Programs like Michigan’s “Filter First” legislation are establishing a clear precedent, calling for features such as mandatory filtered bottle filling stations in schools, defined ratios of units per occupants, filter maintenance documentation, and ongoing water quality testing
For architects, this signals a shift. Specifying unfiltered systems today may result in costly retrofits tomorrow, often under compressed timelines and increased scrutiny. Below are some specific risks associated with specifying unfiltered systems.
- Liability risk: As regulations tighten, previously acceptable systems can quickly become non-compliant. Specifications may be revisited years later under legal or regulatory pressure.
- Financial risk: Retrofitting drinking water systems after occupancy can cost three to five times more than incorporating filtration during initial construction.
- Reputational risk: Water quality issues can escalate quickly in the public eye. A single incident shared through social media or news coverage can have lasting implications for a building, institution, or brand.

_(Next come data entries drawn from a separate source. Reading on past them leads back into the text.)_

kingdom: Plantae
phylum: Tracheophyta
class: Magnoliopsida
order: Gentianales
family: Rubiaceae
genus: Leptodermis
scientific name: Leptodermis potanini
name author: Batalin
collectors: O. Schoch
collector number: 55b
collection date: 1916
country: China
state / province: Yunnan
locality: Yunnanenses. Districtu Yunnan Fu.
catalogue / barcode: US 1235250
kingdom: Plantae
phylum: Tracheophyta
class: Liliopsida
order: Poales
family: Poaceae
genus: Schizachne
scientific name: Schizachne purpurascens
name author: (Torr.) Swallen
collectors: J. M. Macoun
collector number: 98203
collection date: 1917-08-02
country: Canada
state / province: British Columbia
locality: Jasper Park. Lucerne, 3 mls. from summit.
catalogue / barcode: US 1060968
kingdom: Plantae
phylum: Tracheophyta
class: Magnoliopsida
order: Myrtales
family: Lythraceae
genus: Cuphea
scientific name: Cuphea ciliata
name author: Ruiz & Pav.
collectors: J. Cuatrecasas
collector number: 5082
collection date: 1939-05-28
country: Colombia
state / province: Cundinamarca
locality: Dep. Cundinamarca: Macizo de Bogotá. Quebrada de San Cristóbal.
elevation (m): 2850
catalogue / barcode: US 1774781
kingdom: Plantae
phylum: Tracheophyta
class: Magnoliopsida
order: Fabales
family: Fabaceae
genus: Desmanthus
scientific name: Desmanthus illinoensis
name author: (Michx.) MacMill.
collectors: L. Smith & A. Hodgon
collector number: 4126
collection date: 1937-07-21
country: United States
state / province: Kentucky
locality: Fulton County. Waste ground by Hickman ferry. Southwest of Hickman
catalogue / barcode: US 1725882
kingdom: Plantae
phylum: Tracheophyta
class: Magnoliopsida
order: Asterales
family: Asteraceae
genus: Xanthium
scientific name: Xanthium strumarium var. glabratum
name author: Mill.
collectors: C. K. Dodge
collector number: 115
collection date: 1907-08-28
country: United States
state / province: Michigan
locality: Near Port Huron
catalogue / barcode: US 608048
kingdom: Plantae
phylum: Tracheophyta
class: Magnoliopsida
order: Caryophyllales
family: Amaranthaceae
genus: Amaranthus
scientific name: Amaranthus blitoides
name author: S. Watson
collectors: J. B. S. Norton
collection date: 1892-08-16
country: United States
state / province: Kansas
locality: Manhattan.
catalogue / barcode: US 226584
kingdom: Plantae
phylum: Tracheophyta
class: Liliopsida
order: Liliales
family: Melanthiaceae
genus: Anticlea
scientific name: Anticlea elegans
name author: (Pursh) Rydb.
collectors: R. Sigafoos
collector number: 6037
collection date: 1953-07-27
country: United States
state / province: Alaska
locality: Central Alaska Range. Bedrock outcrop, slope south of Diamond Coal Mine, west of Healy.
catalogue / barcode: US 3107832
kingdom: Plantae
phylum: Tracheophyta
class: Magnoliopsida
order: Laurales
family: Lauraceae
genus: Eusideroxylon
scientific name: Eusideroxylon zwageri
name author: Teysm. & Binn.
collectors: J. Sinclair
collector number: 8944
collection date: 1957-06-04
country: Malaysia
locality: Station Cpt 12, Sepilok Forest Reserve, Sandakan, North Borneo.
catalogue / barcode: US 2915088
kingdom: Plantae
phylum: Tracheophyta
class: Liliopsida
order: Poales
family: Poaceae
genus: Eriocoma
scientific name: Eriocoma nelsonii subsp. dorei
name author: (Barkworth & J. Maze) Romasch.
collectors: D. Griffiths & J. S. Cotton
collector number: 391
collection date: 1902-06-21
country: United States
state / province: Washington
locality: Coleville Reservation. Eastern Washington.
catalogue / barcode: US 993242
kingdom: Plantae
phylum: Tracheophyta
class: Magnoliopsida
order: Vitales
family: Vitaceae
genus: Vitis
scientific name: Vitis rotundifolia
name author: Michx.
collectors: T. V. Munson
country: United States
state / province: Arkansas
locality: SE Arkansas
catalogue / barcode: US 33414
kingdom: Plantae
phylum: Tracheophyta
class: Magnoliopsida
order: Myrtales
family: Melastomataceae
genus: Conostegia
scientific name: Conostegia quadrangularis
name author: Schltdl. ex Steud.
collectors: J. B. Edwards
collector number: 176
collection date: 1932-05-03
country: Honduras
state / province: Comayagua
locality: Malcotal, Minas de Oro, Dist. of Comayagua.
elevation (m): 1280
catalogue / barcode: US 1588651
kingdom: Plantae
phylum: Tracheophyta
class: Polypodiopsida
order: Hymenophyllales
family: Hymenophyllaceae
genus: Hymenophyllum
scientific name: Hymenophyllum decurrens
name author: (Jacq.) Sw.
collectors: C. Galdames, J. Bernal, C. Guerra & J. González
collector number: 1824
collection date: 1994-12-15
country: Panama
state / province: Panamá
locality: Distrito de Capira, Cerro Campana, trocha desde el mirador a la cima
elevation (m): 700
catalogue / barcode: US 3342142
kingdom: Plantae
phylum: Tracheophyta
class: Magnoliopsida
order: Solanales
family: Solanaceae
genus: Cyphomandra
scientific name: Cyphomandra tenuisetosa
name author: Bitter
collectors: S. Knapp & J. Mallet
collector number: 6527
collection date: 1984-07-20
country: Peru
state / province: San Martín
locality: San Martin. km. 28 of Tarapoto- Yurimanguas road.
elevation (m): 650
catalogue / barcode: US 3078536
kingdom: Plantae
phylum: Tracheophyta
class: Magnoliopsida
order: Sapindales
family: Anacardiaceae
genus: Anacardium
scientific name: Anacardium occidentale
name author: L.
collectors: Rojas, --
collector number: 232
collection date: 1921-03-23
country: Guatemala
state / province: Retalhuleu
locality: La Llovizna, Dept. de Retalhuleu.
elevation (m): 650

Real-world impacts of delayed action
Across the country, school districts and institutions have already experienced the consequences of unfiltered systems: Milwaukee Public Schools invested over $1.6 million in retrofits following lead contamination. And the Houston Independent School District faced multi-million-dollar remediation costs after widespread testing failures.
These are not isolated events; they represent a growing pattern tied directly to specification and standards decisions.

Occupant expectations are changing
Bottle filling stations were introduced about 15 years ago. They weren’t largely adopted through code changes or requirements but rather because architects and building owners recognized their value to occupants. Today, filtration is following that same path: a proactive design choice driven by performance, health, and user expectations—not just compliance.
Occupants expect bottle filling infrastructure, and they often avoid unfiltered fountains altogether. Wellness-focused design is now a competitive differentiator. For many users, particularly younger generations, filtered water is not optional. It is expected. (How might you tell if a drinking water solution is filtered? Look for the filter status lights! Learn more here.)
Designing for what’s next
The trajectory of drinking water systems is moving toward higher filtration performance, easier maintenance, and smarter monitoring. Advancements in filtration technology now enable:
- Reduction of lead, PFAS, and microplastics
- High-capacity filters that reduce maintenance frequency
- Simplified service access that minimizes disruption
- Connected systems that allow real-time monitoring and preventative maintenance
These innovations are not just product improvements; they enable easier selections.
A new standard for specification
As regulation expands, occupant expectations rise, and long-term costs become clearer, specifying filtered drinking water systems is quickly becoming the standard of care. Architects are uniquely positioned to lead this shift.
By clearly indicating filtration selections on your specifications and plumbing schedules, you can help design teams:
- Improve occupant health and safety
- Reduce long-term operational costs
- Future-proof buildings against evolving regulations
- Strengthen the overall value and performance of their projects
Take the lead for water quality
Drinking water quality is no longer a background consideration or just a fixture required by code; it is a defining element of building safety and performance. And occupant health is determined by your specifications.
The buildings being designed today will serve occupants for decades. The question is whether they will deliver water that meets the expectations now and for future generations.